1. Learn these tunes before you learn any others; afterwards learn as many as you please.
2. Sing them exactly as they are printed here, without altering or mending them at all; and if you have learned to sing them otherwise, unlearn it as soon as you can.
3. Sing all. See that you join with the congregation as frequently as you can. Let not a slight degree of weakness or weariness hinder you. If it is a cross to you, take it up, and you will find it a blessing.
4. Sing lustily and with a good courage. Beware of singing as if you were half dead, or half asleep; but lift up your voice with strength. Be no more afraid of your voice now, nor more ashamed of its being heard, than when you sung the songs of Satan.
5. Sing modestly. Do not bawl, so as to be heard above or distinct from the rest of the congregation, that you may not destroy the harmony; but strive to unite your voices together, so as to make one clear melodious sound.
6. Sing in time.

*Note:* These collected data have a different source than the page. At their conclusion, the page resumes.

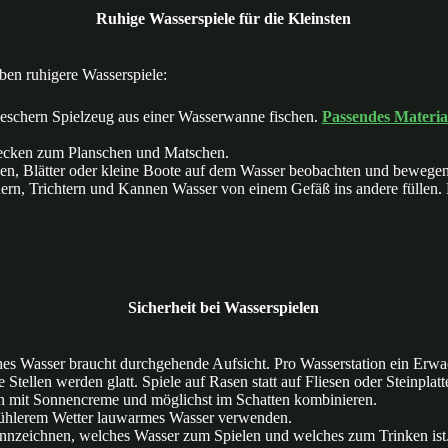
Ruhige Wasserspiele für die Kleinsten
ben ruhigere Wasserspiele:
eschern Spielzeug aus einer Wasserwanne fischen.
Passendes Materia
ecken zum Planschen und Matschen.
n, Blätter oder kleine Boote auf dem Wasser beobachten und bewegen
rn, Trichtern und Kannen Wasser von einem Gefäß ins andere füllen. M
Sicherheit bei Wasserspielen
es Wasser braucht durchgehende Aufsicht. Pro Wasserstation ein Erwa
Stellen werden glatt. Spiele auf Rasen statt auf Fliesen oder Steinplat
n mit Sonnencreme und möglichst im Schatten kombinieren.
ühlerem Wetter lauwarmes Wasser verwenden.
nnzeichnen, welches Wasser zum Spielen und welches zum Trinken ist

Whatever time is sung be sure to keep with it. Do not run before nor stay behind it; but attend close to the leading voices, and move therewith as exactly as you can; and take care not to sing too slow. This drawling way naturally steals on all who are lazy; and it is high time to drive it out from us, and sing all our tunes just as quick as we did at first.

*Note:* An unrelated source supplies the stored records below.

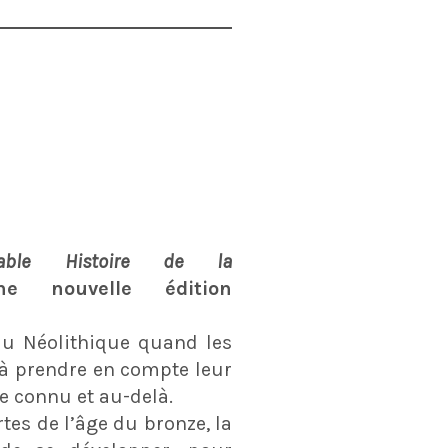
oyable Histoire de la
nouvelle édition
au Néolithique quand les
à prendre en compte leur
 connu et au-delà.
tes de l’âge du bronze, la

7. Above all sing spiritually. Have an eye to God in every word you sing. Aim at pleasing him more than yourself, or any other creature. In order to do this attend strictly to the sense of what you sing, and see that your heart is not carried away with the sound, but offered to God continually; so shall your singing be such as the Lord will approve here, and reward you when he cometh in the clouds of heaven.

N.B. I noticed after this had been posted that my more learned son, Geoff, had already posted these admonitions for singing back in April, 2007 at VassaloftheKing . Nice work, Geoff!